When you think about the concept of coping, what’s the first thought that comes to mind? What does it mean to you, personally?
Coping is personal and quite different for everyone.
I initially think of coping as a way to get over something unpleasant. Something that occurred or happened to you. Specifically something, that you didn’t ask for.
This is the first, in a three-part series, about how women cope with female rivalry. Part 1 addresses immediate, in the moment type of coping. Part II addresses the long-term, get-on-with-your-life-coping. And Part III, talks about forgiveness.
Coping means to, “invest one's own conscious effort, to solve personal and interpersonal problems, in order to try to master, minimize, or tolerate stress and conflict” (Wikipedia, 2020).
When it comes to mean girls (and yes, they happen at all ages and stages in life), there are many ways females cope to get over it, or attempt to get over the negativity they experienced from another woman. Attempt is the key word here – because the manner in which this behavior packs a punch 🥊, means it may live with you for quite a long time.
In order to bear what they encounter, women develop coping skills to survive and deal with the experience. Traditionally, females who deal with a negative rivalry experience eventually find a manner to cope and/or ultimately leave the situation. It’s in coping, that they are able to find a reprieve and escape.
Rarely do women confront the situation while they are experiencing it. Speaking out induces fear that doing so entails the risk of potentially losing a job, friendships or social standing. (It’s actually very rare altogether that a woman who’s involved with this type of behavior will ever confront the “other woman,” but I’ll save that topic for a different conversation).
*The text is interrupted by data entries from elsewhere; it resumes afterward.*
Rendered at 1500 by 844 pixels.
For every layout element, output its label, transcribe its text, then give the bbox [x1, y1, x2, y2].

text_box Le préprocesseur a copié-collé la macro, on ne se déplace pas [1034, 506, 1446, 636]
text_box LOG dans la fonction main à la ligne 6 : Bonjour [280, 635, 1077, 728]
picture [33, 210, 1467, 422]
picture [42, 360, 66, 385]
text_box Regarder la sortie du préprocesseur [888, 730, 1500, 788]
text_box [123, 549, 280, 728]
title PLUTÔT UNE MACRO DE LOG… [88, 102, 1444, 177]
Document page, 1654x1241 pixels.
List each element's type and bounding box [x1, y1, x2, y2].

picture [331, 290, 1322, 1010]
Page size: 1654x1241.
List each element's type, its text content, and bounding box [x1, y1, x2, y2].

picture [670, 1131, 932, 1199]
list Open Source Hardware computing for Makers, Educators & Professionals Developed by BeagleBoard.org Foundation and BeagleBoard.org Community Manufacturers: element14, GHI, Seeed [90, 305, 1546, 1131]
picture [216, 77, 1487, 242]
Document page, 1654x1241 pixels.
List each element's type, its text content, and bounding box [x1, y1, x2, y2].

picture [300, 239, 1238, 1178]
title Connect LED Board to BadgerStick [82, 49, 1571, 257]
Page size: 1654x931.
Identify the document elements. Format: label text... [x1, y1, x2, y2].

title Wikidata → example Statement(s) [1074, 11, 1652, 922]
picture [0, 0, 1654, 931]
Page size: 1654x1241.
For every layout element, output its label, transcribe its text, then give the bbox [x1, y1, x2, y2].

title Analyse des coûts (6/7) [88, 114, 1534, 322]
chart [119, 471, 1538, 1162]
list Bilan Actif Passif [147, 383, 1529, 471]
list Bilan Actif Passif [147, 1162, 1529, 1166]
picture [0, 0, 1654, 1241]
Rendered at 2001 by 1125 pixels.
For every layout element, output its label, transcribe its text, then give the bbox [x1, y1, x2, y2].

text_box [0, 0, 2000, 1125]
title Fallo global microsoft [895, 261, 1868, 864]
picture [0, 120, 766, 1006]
I define in the moment coping as, ‘coping at the scene.’
“It’s an immediate means of escaping the experience as it occurs. It manifests during the situation and appears often, not to incorporate a deep internal reflection. Rather, it’s reactive in nature and simply a way to break free. It’s an, “on the surface, exterior type of coping mechanism” and is not accomplished through direct confrontation with “the other woman.”
Coping at the scene is a form of reactive coping,
It’s a stress-management strategy that involves efforts to deal with a past or present stressful situation (e.g., marital dissolution, losing one’s job) by compensating for or accepting the associated harm or loss. Reactive coping may also involve efforts to readjust goals, find benefit, or search for meaning” (APA, 2018).
In my research work, many women have shared the ways in which they’ve resorted to coping at the scene as a means to deal with this ugly behavior. They,
leave the situation
seek therapy/ counseling
exercise
confide in/seek advice from family and friends
turn to religion
seek legal counsel
use education as an outlet
turn to wine/food/or other substances
talk to other women in similar situations
The emotional impact of a female rivalry experience can be all-consuming. An on-going negative incident with a female leader, supervisor, person in a role model position, or social acquaintance can be devastating. And how you choose to cope with it, can be pivotal in how you overcome it.
Coping isn’t a ‘black and white’ reaction to something. It actually lives in a very grey zone because for so many people what they do and how they do it, is so vastly different. What may work for me, may not even be a thought on your radar. And that’s ok.
It really doesn’t matter how you do it – what matters is, you’re doing it. You’re trying to deal with it and move forward. You go girl! That’s the first key step to leaving this negative behavior behind.